- _Your goal_: Look for the word "Montezuma" in the entries and copy every line where it shows up.
——
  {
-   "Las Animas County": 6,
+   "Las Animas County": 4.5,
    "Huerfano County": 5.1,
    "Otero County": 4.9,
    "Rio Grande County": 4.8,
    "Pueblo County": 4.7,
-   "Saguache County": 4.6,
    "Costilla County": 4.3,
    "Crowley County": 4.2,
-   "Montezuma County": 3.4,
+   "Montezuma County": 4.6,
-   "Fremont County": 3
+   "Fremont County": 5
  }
——
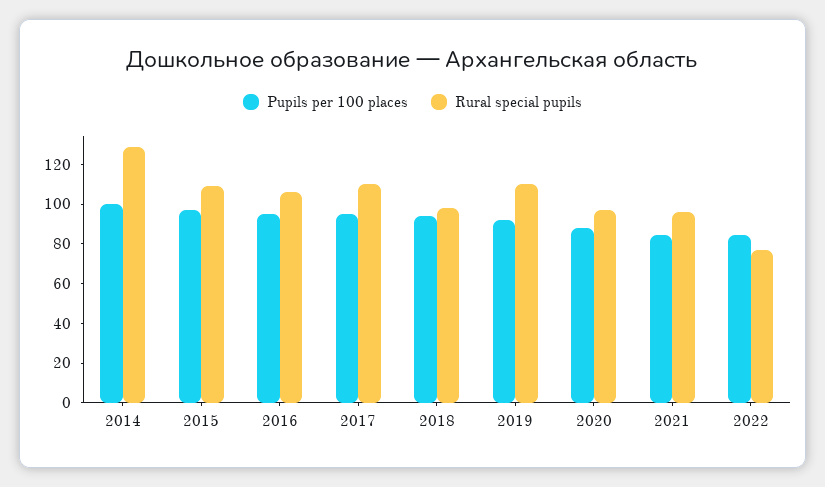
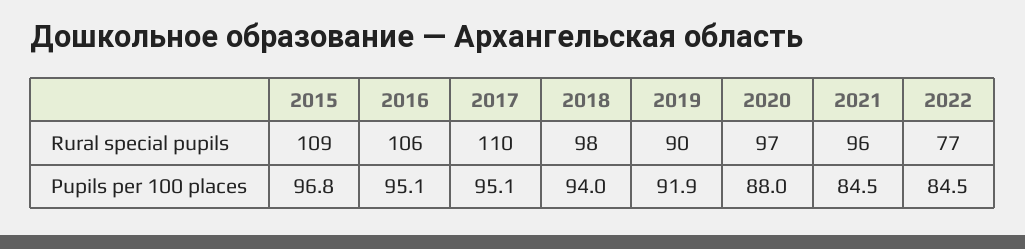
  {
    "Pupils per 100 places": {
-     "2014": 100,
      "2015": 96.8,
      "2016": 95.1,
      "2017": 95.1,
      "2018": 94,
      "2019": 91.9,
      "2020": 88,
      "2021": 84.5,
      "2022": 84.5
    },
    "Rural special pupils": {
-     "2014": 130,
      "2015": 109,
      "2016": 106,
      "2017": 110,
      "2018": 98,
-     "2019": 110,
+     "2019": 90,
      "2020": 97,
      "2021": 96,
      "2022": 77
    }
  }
——
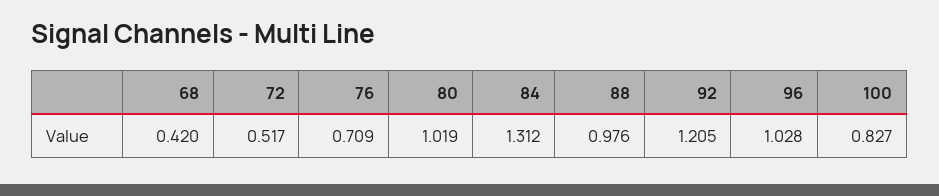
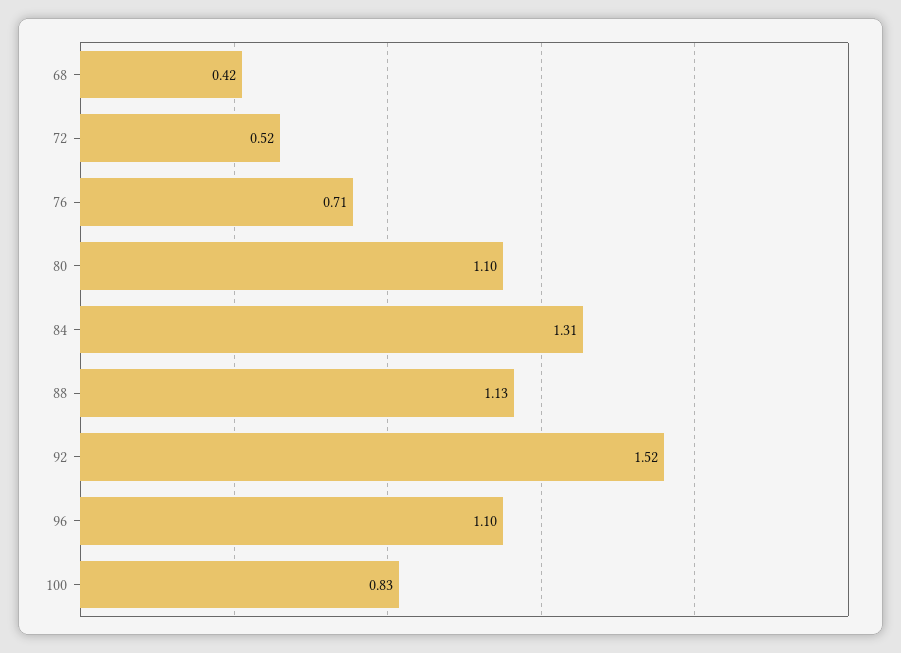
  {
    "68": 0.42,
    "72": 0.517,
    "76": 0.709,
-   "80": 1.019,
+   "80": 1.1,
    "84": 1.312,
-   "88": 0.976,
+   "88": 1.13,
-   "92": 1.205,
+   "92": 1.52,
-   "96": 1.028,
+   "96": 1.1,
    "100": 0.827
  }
——
- _Output for this task_:
-   "Montezuma County": 3.4,
+   "Montezuma County": 4.6,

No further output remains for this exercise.